Antigamente o ano começava em março, como está definido nos horóscopos. Lá no hemisfério norte, é o tempo que começa a primavera e a fertilidade campeia, domina os campos após o tempo gélido do inverno, e as Festas de Maio lembravam que era tempo de namorar, noivar e até mesmo casar ou acasalar. Tempo de brincadeira, tempo da páscoa, após os sofrimentos do frio, a experiência da quase morte. Mas a segunda quinzena de março anuncia o tempo fértil, mesmo em terras abaixo da linha do Equador, onde o outono prepara o tempo da chuva. Mas nossa imaginação adequou muito bem os tempos geográficos aos tempos culturais criados acima do equador. Criamos um mundo quase falseado, nem percebemos que estamos nos trópicos. Os nossos ricos, esse um por cento da população, cuida de viajar, alguns dizem que vão estudar no hemisfério norte, que vão fazer cursos, imersão cultural, aprender outro idioma. E viajam muito porque, dizem, as viagens ilustram, e precisam viajar muito, para ver se aprendem algo mais que entrar e sair dos aviões. Antigamente faziam sessão de fotografias em suas casas para os amigos e, quando alguém perguntava: mas onde é isso? Quase sempre diziam que “tudo é tão bonito que a gente se confunde”. Hoje são os selfies ou fotos que não apresentam referências, algumas parecem retiradas de revistas especializadas. No mundo virtual tudo é quase real. Alguns viajarão sempre e pouco lerão do mundo visitado.

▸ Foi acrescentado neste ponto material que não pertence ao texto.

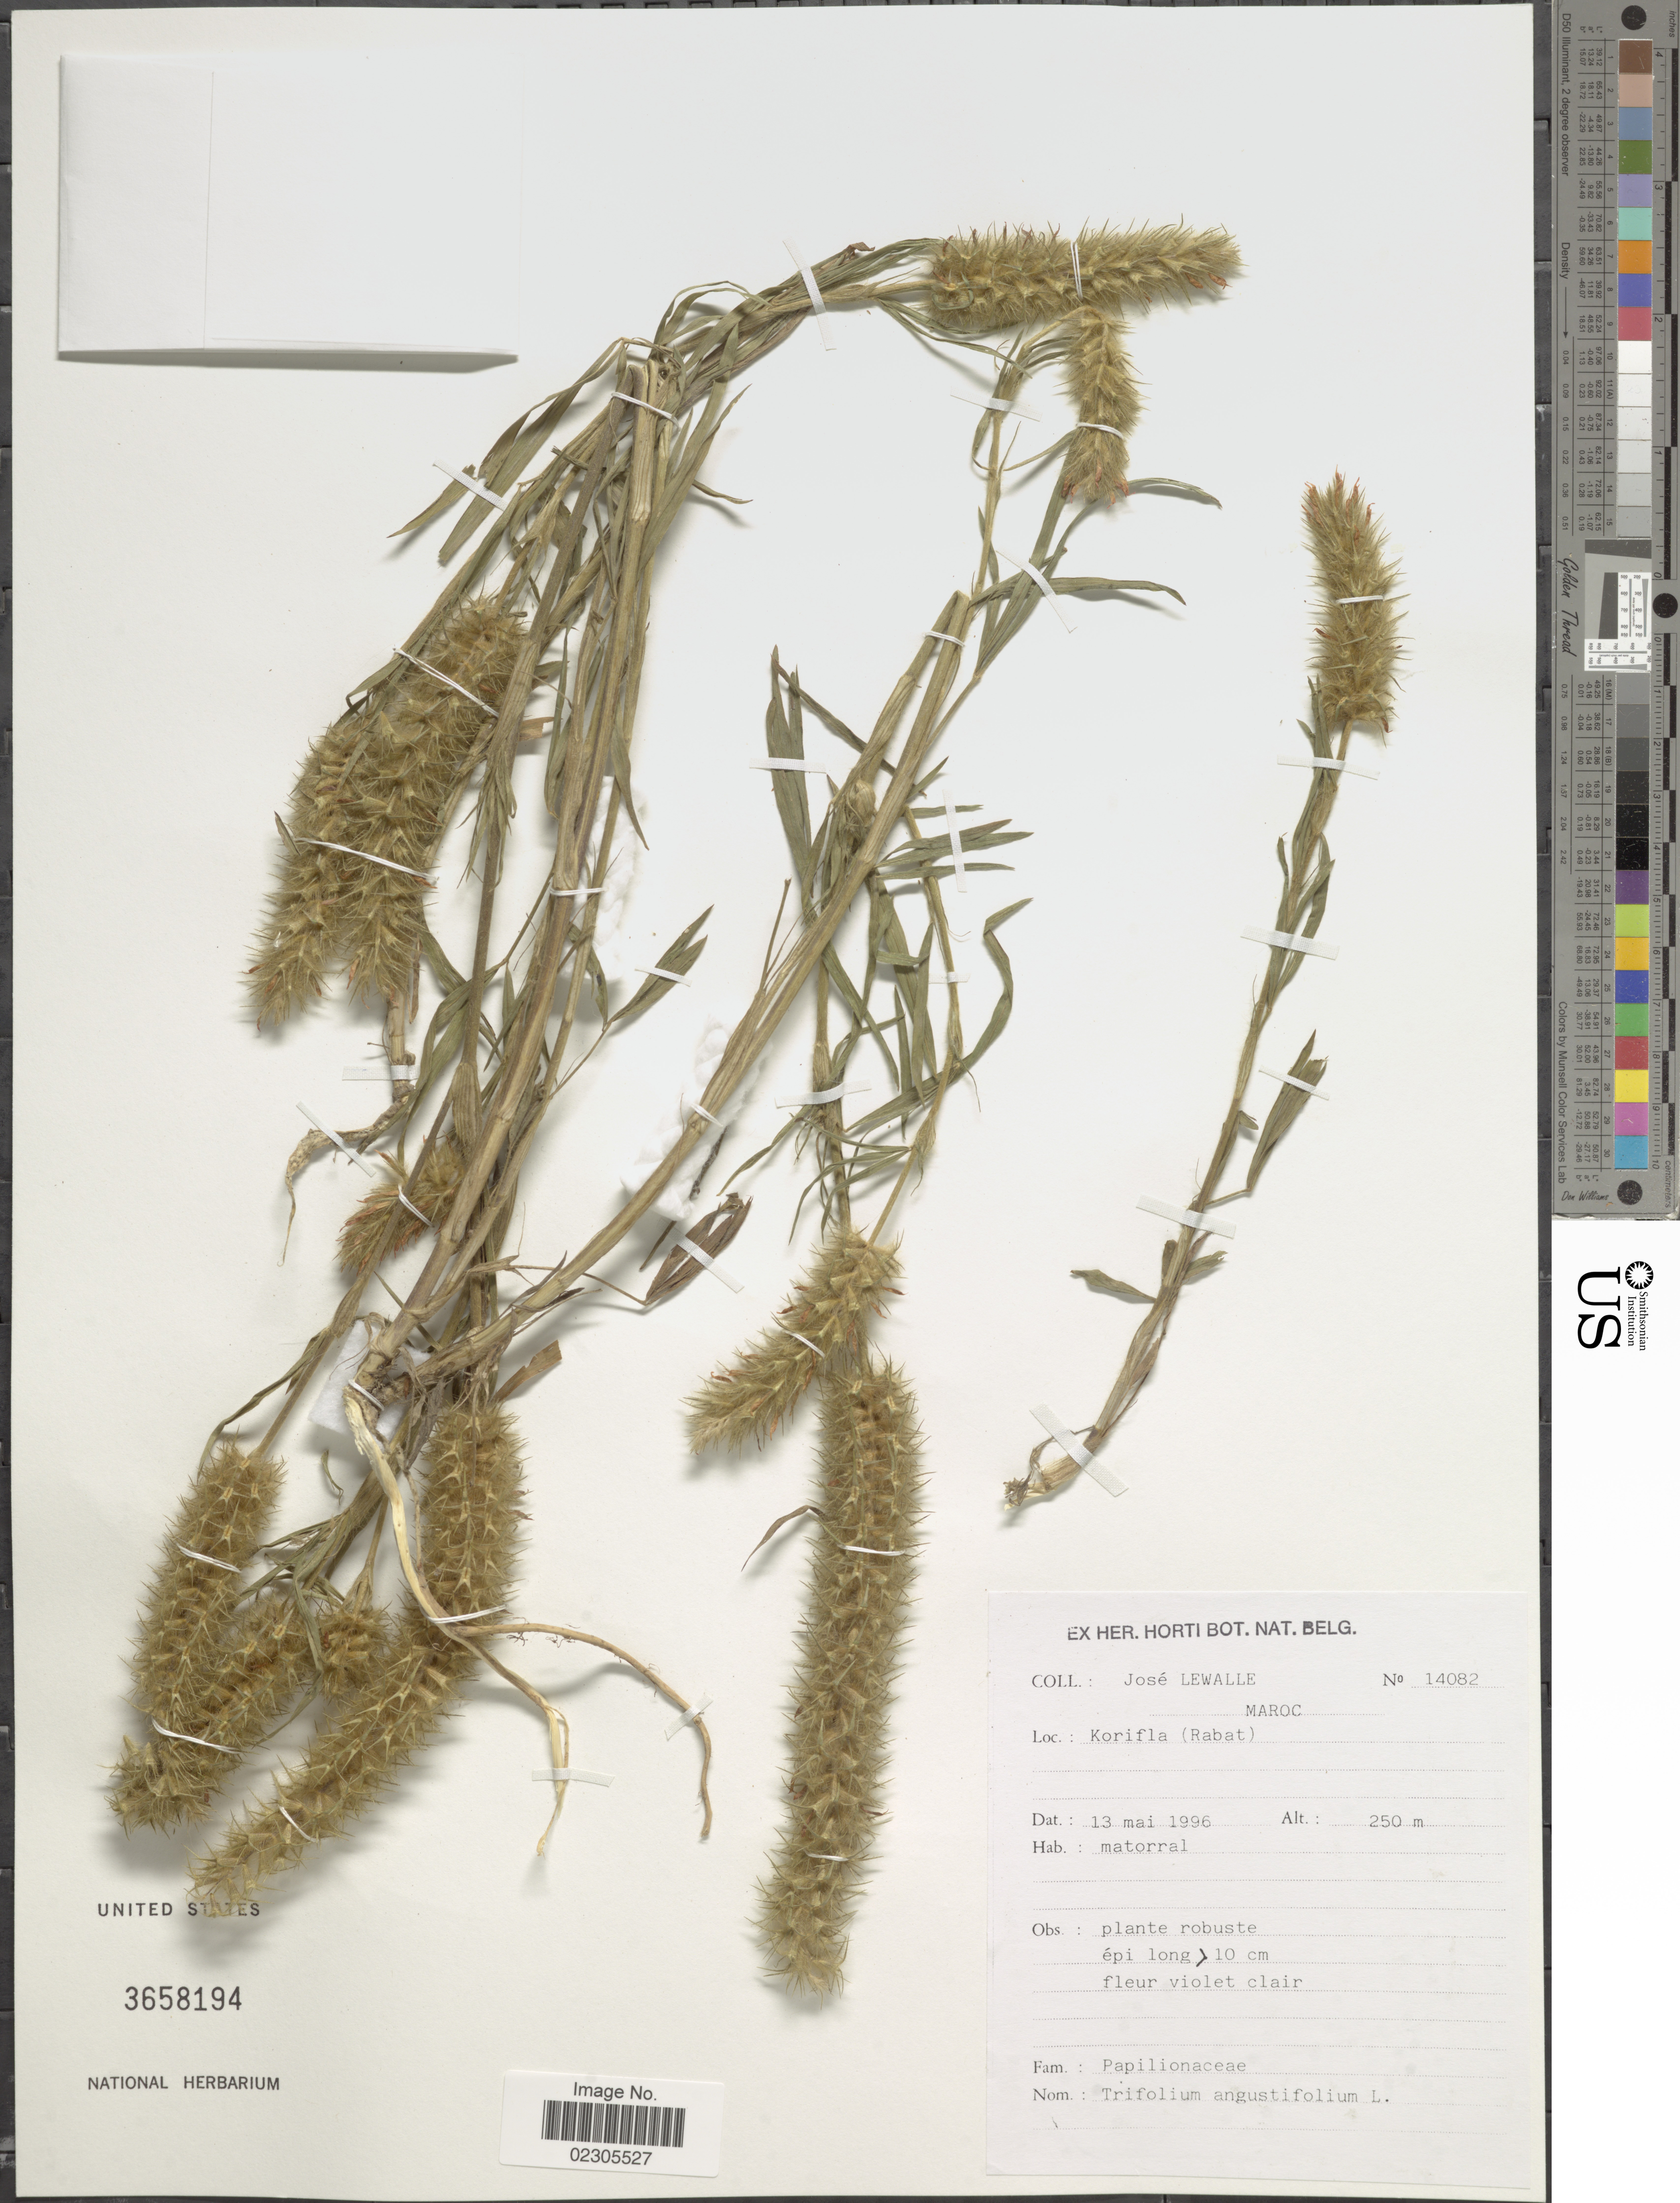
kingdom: Plantae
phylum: Tracheophyta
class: Magnoliopsida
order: Fabales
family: Fabaceae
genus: Trifolium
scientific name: Trifolium angustifolium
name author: L.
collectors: J. Lewalle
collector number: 14082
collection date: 1996-05-13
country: Morocco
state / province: Rabat-Salé-Zemmour-Zaër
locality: Korifla (Rabat)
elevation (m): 250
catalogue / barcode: US 3658194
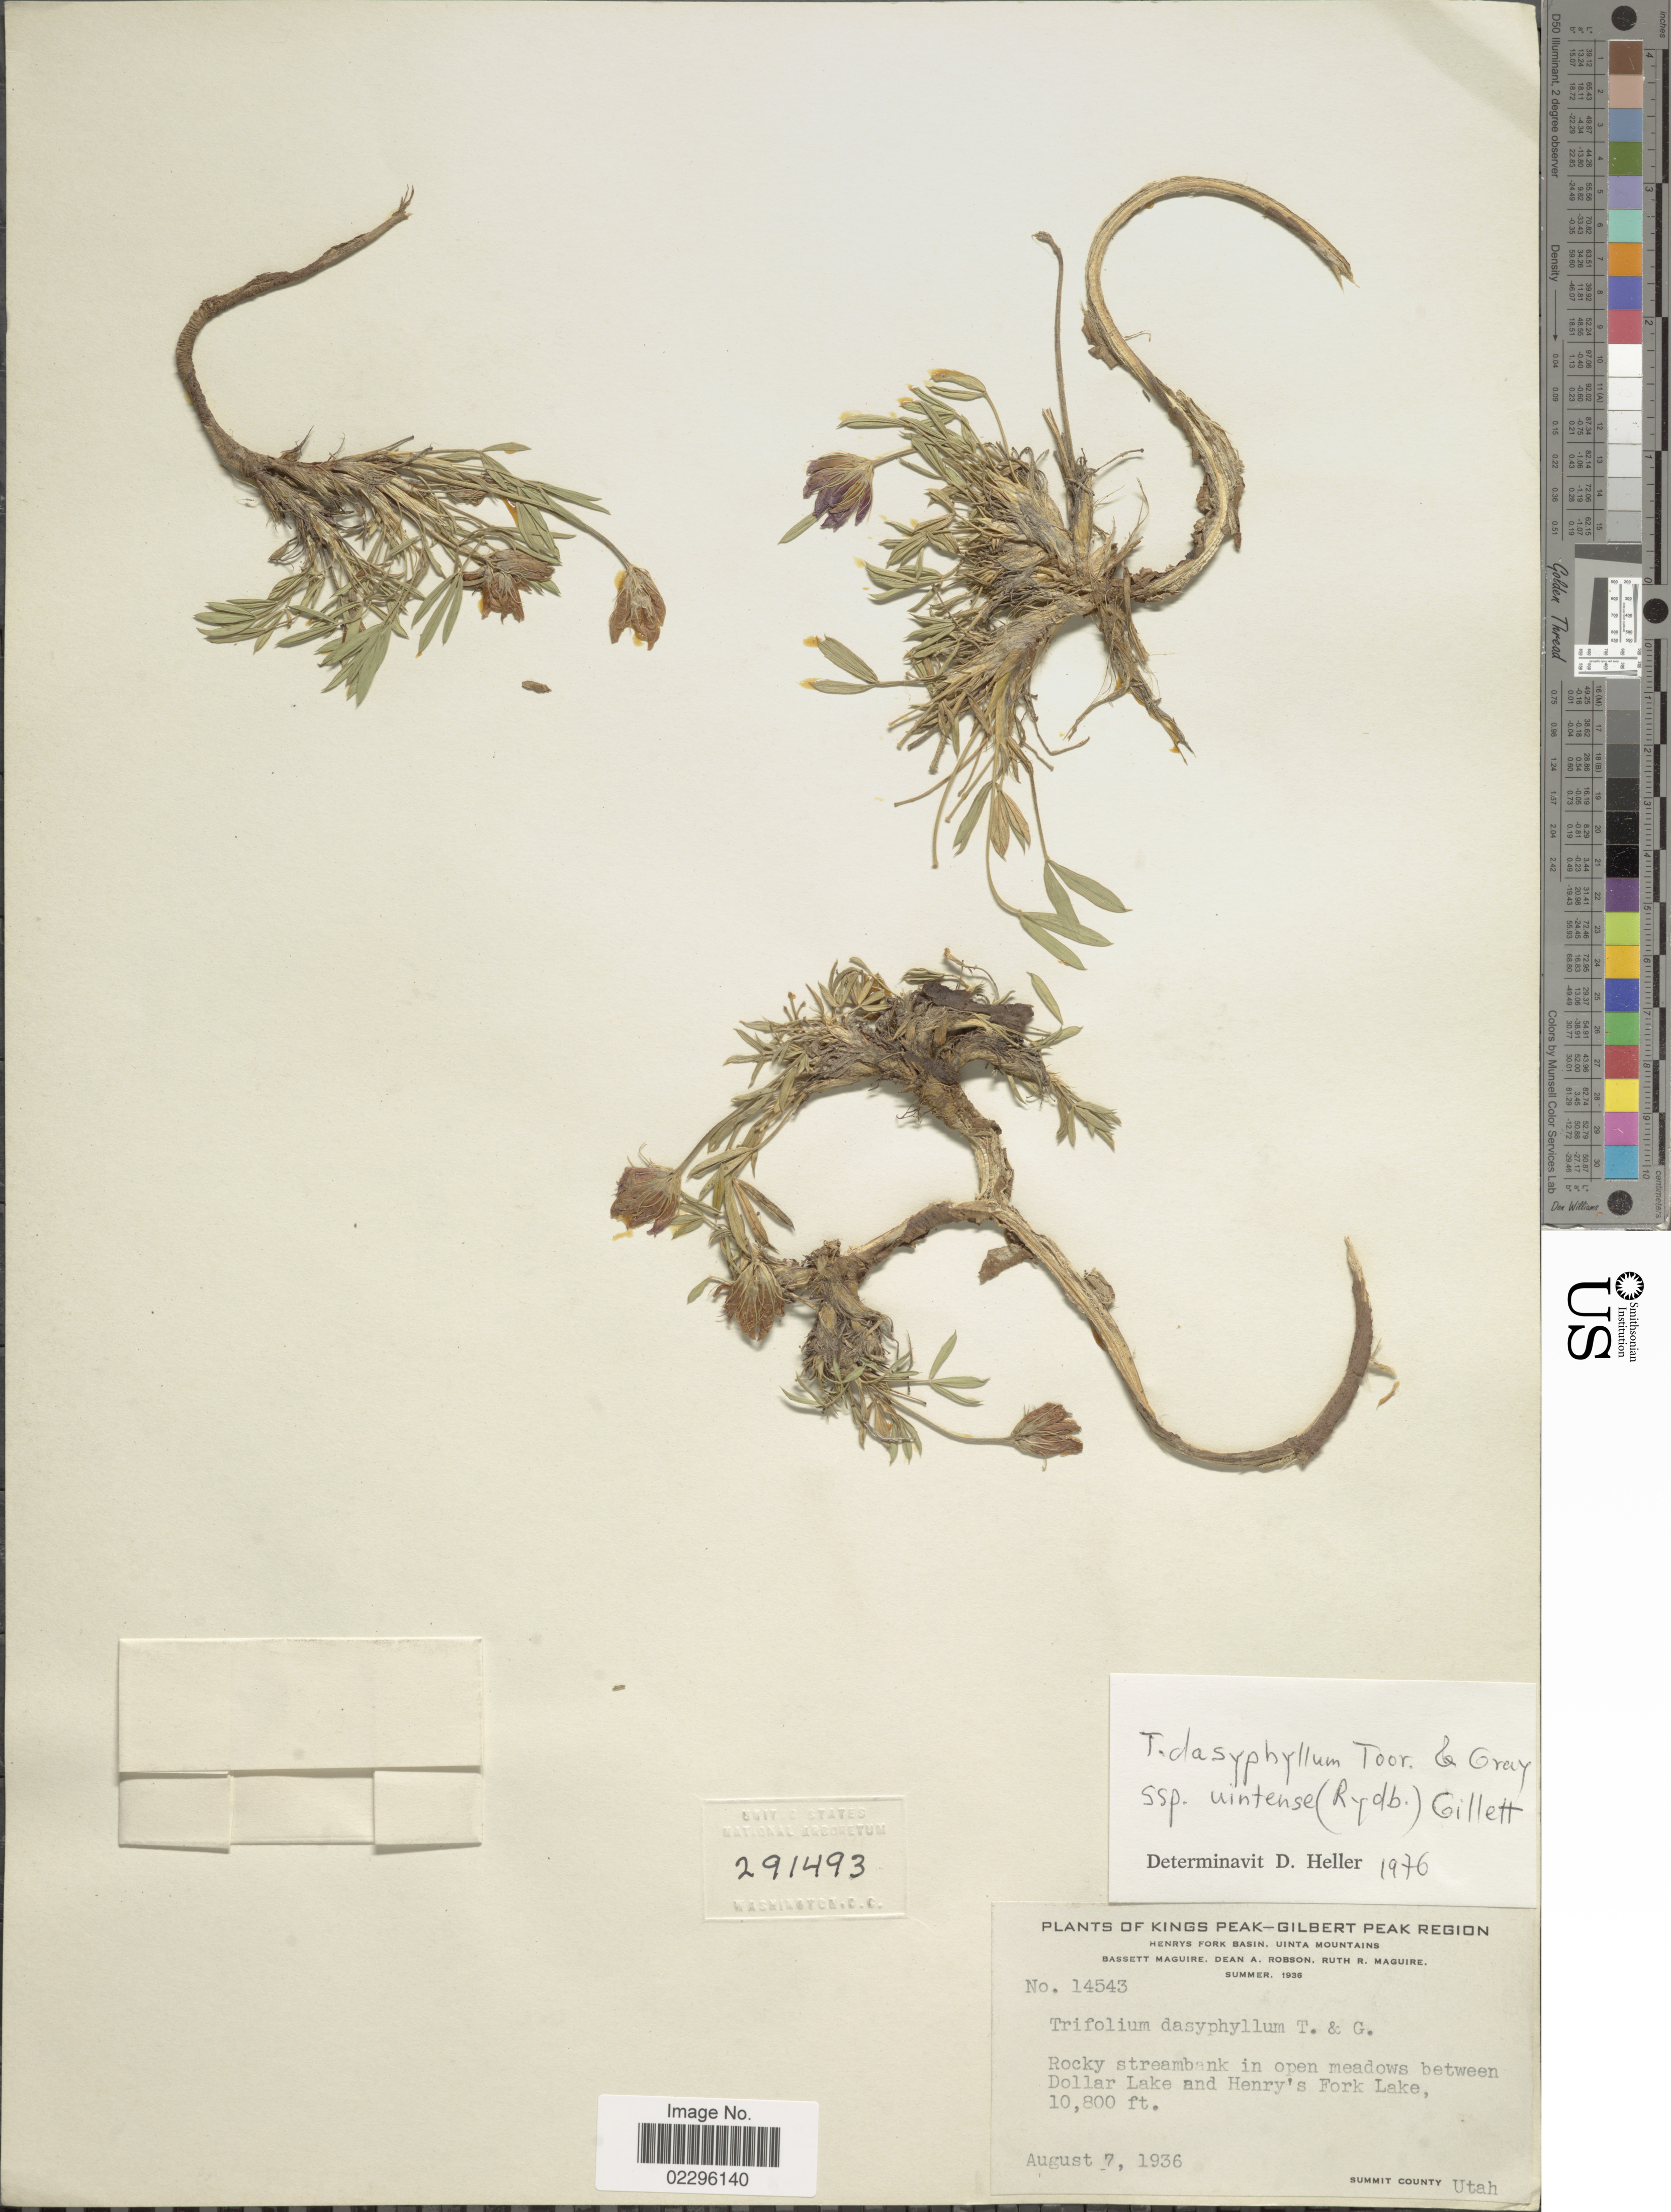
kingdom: Plantae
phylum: Tracheophyta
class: Magnoliopsida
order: Fabales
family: Fabaceae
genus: Trifolium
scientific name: Trifolium dasyphyllum subsp. uintense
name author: (Rydb.) J.M. Gillett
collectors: B. Maguire, D. Robson & R. R. Maguire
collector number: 14543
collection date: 1936-08-07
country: United States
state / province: Utah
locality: Kings Peak-Gilbert Peak Region, Henrys Fork Basin, Uinta Mountains, rocky streambank in open meadows between Dollar Lake and Henry's Fork Lake, Summit County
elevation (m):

Pesquisa recente do Instituto Paulo Montenegro e Ação Educativo diz aponta que apenas 8% dos brasileiros estão plenamente alfabetizados e capazes de ler e interpretar um texto, analisar uma tabela e que 27% da população é analfabeta funcional, gente que não entende o que ouve nem o que ler, apenas segue o instinto para não ser extinta. Essa população, de vocabulário pequeno é que faz o sucesso de programas como os apresentados nos sábados e domingos à tarde nas televisões e na apresentação de partidos políticos nos programas ditos ‘gratuitos’. Apela-se para as cores e para os sentimentos de “paz e amor”, os discursos infantis e infantilisantes do ‘nós e eles’ e do ‘isso ou aquilo’. Pesquisa recente nos Estados Unidos mostra que essa é a razão dos sucesso do bilionário Donald Trump como possível candidato à eleição presidencial dos Estados Unidos. Discurso fácil, que alimenta a docilidade, a fera do nacionalismo, a aceitação do caminho mais fácil que não exige nem mesmo a leitura de um mapa, pois o mundo para esses não têm coordenadas nem abscissas. Tudo é plano e úmido, como as terras de esgoto a céu aberto, ou mesmo da felicidade de ruas calçadas ou asfaltadas que escondem a ausência da rede de esgoto, que nos chegam nas visitas de ratos, baratas, muriçocas e outros voadores que carregam de doenças aos eleitores incapazes de ler o mundo que os rodeia e, também de contar e escrever a história que vivem. São apenas 8% o que conseguem dominar essa tecnologia básica para viver com mais justeza os direitos. Os demais, por essa deficiência que foi construída social e culturalmente, continuarão a confundir direito com favor, mérito com favorecimento.

O mês de Março é sempre a possibilidade das chuvas de São José, cujo cajado floresce, como mandacaru que informa o fim da estiagem, como o movimento de meninas gaúchas que abandonam as bonecas e, comemoram a chegada da primavera/outono lutando pelo direito de tornar menores os shorts, cada mais shorts.